Benefits for Investors  - Asset management offers retail and institutional investors the expertise of professionals in savings management who can offer different products and solutions to maximize returns taking into account the different risk appetites of their clients.  

Lower investment risk - Asset managers can reduce risk for their clients through different avenues. Firstly, they can reduce risk by helping investors diversify their financial wealth across asset classes, products and geographies.  Diversification leads to a reduction in portfolio volatility because asset returns do not always move in the same way at the same time.  Therefore, investing in a diversified pool of assets is less risky that investing in individual assets. 

Asset managers can reduce risk by monitoring developments in industries, countries and regions in which they invest, with a view to screening out bad investments opportunities from good ones.  Given that monitoring activities has a cost, asset managers benefit from economies of scale which households and many other investors would find very difficult to match. 

Asset management, also known as investment management, is about helping people to provide for their future and to achieve other long-term goals. Individuals, and organisations investing on their behalf, entrust their money to asset managers who seek to make it grow by investing in companies and infrastructure such as transport links and hospitals. They also help to fund governments. Acting on behalf of their clients, asset managers are one of the biggest investors in government bonds.
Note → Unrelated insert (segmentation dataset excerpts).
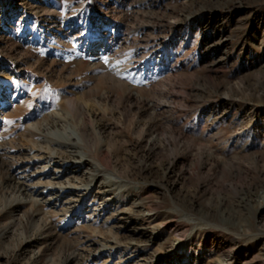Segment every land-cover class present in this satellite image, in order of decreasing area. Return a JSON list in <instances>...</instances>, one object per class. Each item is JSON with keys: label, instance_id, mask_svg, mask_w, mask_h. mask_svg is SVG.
Masks as SVG:
<instances>
[{"label": "rangeland", "instance_id": "obj_1", "mask_svg": "<svg viewBox=\"0 0 264 264\" xmlns=\"http://www.w3.org/2000/svg\"><path fill=\"white\" fill-rule=\"evenodd\" d=\"M0 264H264V0H0Z\"/></svg>", "mask_w": 264, "mask_h": 264}, {"label": "bare ground", "instance_id": "obj_2", "mask_svg": "<svg viewBox=\"0 0 264 264\" xmlns=\"http://www.w3.org/2000/svg\"><path fill=\"white\" fill-rule=\"evenodd\" d=\"M57 133L61 135L62 139L64 138L66 140L65 142L71 143V140L68 137L65 138V132L64 131L58 130ZM59 147H61V146H59ZM67 148L69 149L70 147L68 146ZM47 151H49V149ZM49 152H50L49 154L47 152H46L47 154H44V153H42L40 151H37L36 153L35 152L31 153L33 155V160L39 158V160H46V162L48 161L46 163V167L47 168L51 167V165L55 166V168H54L55 172L54 173L50 174L49 176L44 175L42 177V178L45 177V178H47L49 180L47 183H43L41 181L42 178H40V179H38L37 183H34V186L32 185L34 189L31 187V185L28 187L29 191L31 189V191H30L31 197H33L35 199V201L38 202L40 200H46V197L49 196L47 198V201H46L47 203L50 202V204H53V202H57V204H59V203H63L62 199L67 196V197H70V199H68V201H67V205L68 204L73 205V203H75L76 201H77V203H78V201L79 202L83 201L85 195L86 196L91 195L93 190H91V186L90 185L89 186L88 185H85V186L81 185L80 186L79 185L80 183L79 184L70 185L71 177L67 178L66 183H64L62 181L63 179H65V176L70 175V173L71 174H74V173L76 174L77 173L78 175L79 174L85 175V172H84L83 169H84V166L86 165L85 158L87 156L84 155V154H79L80 158H76L73 155L70 156L71 159H73L72 161H74V162H72L73 163L72 165L74 166L73 167L74 170L72 172L70 170V168L68 167V162L70 163V158L66 159L64 155L58 154L55 150H50ZM27 170H28V168L19 167L17 171L19 172V174H26ZM98 174H94L93 176H91V180L93 182H95L99 178ZM78 175H76V177ZM22 177H23V175H22ZM35 180H37V176L33 175V176L30 177V181L29 182L33 183ZM38 186H42L43 190L39 191L38 190ZM113 186H115V184L112 181H109L107 186H105V187L102 186L100 189H98V191L104 189L103 193H106V192H109L108 190L112 189ZM57 187H59L60 191L62 190L64 192L62 195H60L61 192L60 193H58V191L56 192ZM81 187H86V189L84 190L85 192H83L81 190ZM106 189H107V191H106ZM73 199H75V200H73ZM96 200H97V197L95 198V201ZM73 201H75V202H73ZM18 206H19V203H13L10 208L12 210H17Z\"/></svg>", "mask_w": 264, "mask_h": 264}]
</instances>
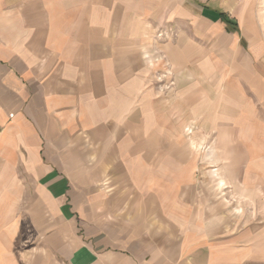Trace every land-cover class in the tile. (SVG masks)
Segmentation results:
<instances>
[{"label":"crops","instance_id":"crops-1","mask_svg":"<svg viewBox=\"0 0 264 264\" xmlns=\"http://www.w3.org/2000/svg\"><path fill=\"white\" fill-rule=\"evenodd\" d=\"M0 264H264V0H0Z\"/></svg>","mask_w":264,"mask_h":264},{"label":"rangeland","instance_id":"rangeland-1","mask_svg":"<svg viewBox=\"0 0 264 264\" xmlns=\"http://www.w3.org/2000/svg\"><path fill=\"white\" fill-rule=\"evenodd\" d=\"M204 182H205V185H207V186H211V187H215L216 186V182H215L213 177H209V176L206 175V178H205ZM223 198H226L227 200L233 202V198L230 196V194L227 195V196H223ZM24 246H25V248H27L31 252H33V253L35 252V249H36V245L35 244L26 243V244H24ZM33 253H32V256H33L32 262L35 263L36 260L38 259V257L36 256V254H33Z\"/></svg>","mask_w":264,"mask_h":264}]
</instances>
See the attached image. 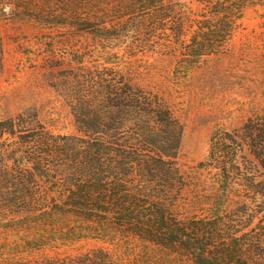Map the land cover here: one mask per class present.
Wrapping results in <instances>:
<instances>
[{
  "label": "trees",
  "instance_id": "trees-1",
  "mask_svg": "<svg viewBox=\"0 0 264 264\" xmlns=\"http://www.w3.org/2000/svg\"><path fill=\"white\" fill-rule=\"evenodd\" d=\"M0 4L79 42L63 85L75 134L29 112L0 120V264H264V105L211 134L196 166L209 177L191 182L183 124L153 80L224 53L244 8L264 0ZM90 240L108 246H77Z\"/></svg>",
  "mask_w": 264,
  "mask_h": 264
},
{
  "label": "rangeland",
  "instance_id": "rangeland-1",
  "mask_svg": "<svg viewBox=\"0 0 264 264\" xmlns=\"http://www.w3.org/2000/svg\"><path fill=\"white\" fill-rule=\"evenodd\" d=\"M1 6L0 120L29 112L53 133L75 134L63 85L76 80L78 40L65 42V30L41 29L25 18L9 16ZM155 55L138 53L136 57L151 62ZM174 63L153 80L183 124L177 160L193 182L209 177L196 166L208 153L211 134L217 129L239 131L264 105V5L244 8L224 53L200 58L187 72ZM84 64L90 67L91 59L86 57ZM79 245L84 249L108 246L93 240Z\"/></svg>",
  "mask_w": 264,
  "mask_h": 264
}]
</instances>
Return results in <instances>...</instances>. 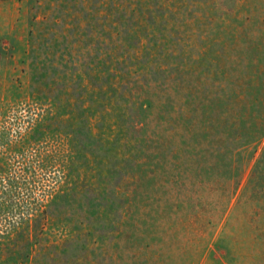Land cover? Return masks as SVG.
Returning <instances> with one entry per match:
<instances>
[{"label": "rangeland", "instance_id": "1", "mask_svg": "<svg viewBox=\"0 0 264 264\" xmlns=\"http://www.w3.org/2000/svg\"><path fill=\"white\" fill-rule=\"evenodd\" d=\"M5 254L264 264V0H0Z\"/></svg>", "mask_w": 264, "mask_h": 264}, {"label": "trees", "instance_id": "2", "mask_svg": "<svg viewBox=\"0 0 264 264\" xmlns=\"http://www.w3.org/2000/svg\"><path fill=\"white\" fill-rule=\"evenodd\" d=\"M22 220L23 219H20V221H22ZM10 241H13L12 238H10V237L7 236V240H6V244H5L6 247L9 246V244H7V243L10 242ZM8 262H10V260H9V258H7L6 254H5L4 257H3V260H1L0 263L1 264H8Z\"/></svg>", "mask_w": 264, "mask_h": 264}]
</instances>
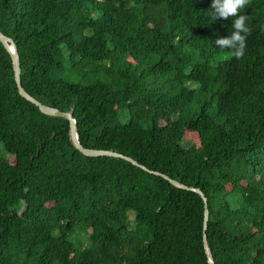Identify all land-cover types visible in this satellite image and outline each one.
I'll return each instance as SVG.
<instances>
[{
	"label": "trees",
	"instance_id": "1",
	"mask_svg": "<svg viewBox=\"0 0 264 264\" xmlns=\"http://www.w3.org/2000/svg\"><path fill=\"white\" fill-rule=\"evenodd\" d=\"M210 5L0 0V31L23 89L71 112L82 147L200 190L215 264H264V0L241 10L240 58L214 43L235 18ZM0 150V264H208L201 196L83 155L66 118L18 93L1 42Z\"/></svg>",
	"mask_w": 264,
	"mask_h": 264
},
{
	"label": "water",
	"instance_id": "2",
	"mask_svg": "<svg viewBox=\"0 0 264 264\" xmlns=\"http://www.w3.org/2000/svg\"><path fill=\"white\" fill-rule=\"evenodd\" d=\"M0 42L2 43V45L5 47V49L9 52L10 57H11V61H12V67H13V72H14V79L17 85V89H18V93L25 98L27 101L31 102L32 104H34L42 113L49 115V116H54V117H64L69 121V125H70V140L72 142V144L74 145V147L76 149H78L83 155L88 156V157H118V158H123L129 162H131L133 165L140 167L141 169L148 171L149 173H152L154 175H158L161 176L162 178H164L165 180H167L169 183H171L173 186L180 188V189H185V190H190V191H194L196 193H198L201 198L204 201V220H203V243H204V248H205V252H206V256H207V261L208 264H215L214 259L212 257L210 248L207 244V240H206V235H205V231L207 229V222H208V209H207V204H206V197L204 196V194L195 188L192 187H187L182 185L181 183H179L176 180H173L171 178H169L168 176L158 173V172H153V171H149L148 169H146L144 166L138 164L136 161H134L133 159L129 158V157H125L121 154H118L116 152L113 151H107V150H95V149H87L81 146V144L79 143V138H78V133H77V124H76V120L73 117V114L71 112H62L56 108L44 105L40 102H38L36 99H34L33 97H31L22 87L21 85V79H20V57L19 54L17 52V48L16 45L14 43V41L5 36L1 31H0Z\"/></svg>",
	"mask_w": 264,
	"mask_h": 264
},
{
	"label": "clouds",
	"instance_id": "3",
	"mask_svg": "<svg viewBox=\"0 0 264 264\" xmlns=\"http://www.w3.org/2000/svg\"><path fill=\"white\" fill-rule=\"evenodd\" d=\"M248 4V0H211L207 9L208 16L215 21L218 18L227 20L229 17L235 19L231 24V34L226 37H217L214 43L221 49L231 50V54L237 58L244 55L246 35L249 32L245 21L246 15L241 10Z\"/></svg>",
	"mask_w": 264,
	"mask_h": 264
},
{
	"label": "rangeland",
	"instance_id": "4",
	"mask_svg": "<svg viewBox=\"0 0 264 264\" xmlns=\"http://www.w3.org/2000/svg\"><path fill=\"white\" fill-rule=\"evenodd\" d=\"M3 154H4L3 150H0V155H3ZM130 214H131V216L133 217V213H130ZM70 238H71V237H70ZM73 238L75 239V241H76V240H81V241H84V242H85L84 237H83L81 234H79V233L74 234V235H73Z\"/></svg>",
	"mask_w": 264,
	"mask_h": 264
}]
</instances>
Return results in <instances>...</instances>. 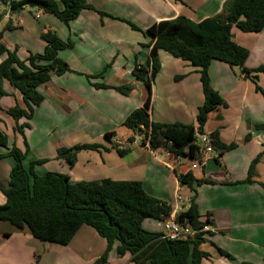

This helps to create jobs and to support a strong economy.

As professional managers of other people’s savings, managers are bound by regulation to act in the best interests of their clients. They take a long-term view on where to invest their clients’ money. For those seeking finance to grow a business, for example, that money can provide a source of funds which can be a useful alternative to a bank loan. Managers buying and selling assets on behalf of their clients also contribute to the smooth operation of financial markets.

Investing means taking risk with the aim of expected reward. Some investors will take higher risks with the hope of higher rewards. While the asset manager will help manage that risk (through diversification and risk management, for example), investors take the risk that the value of assets may go down as well as up.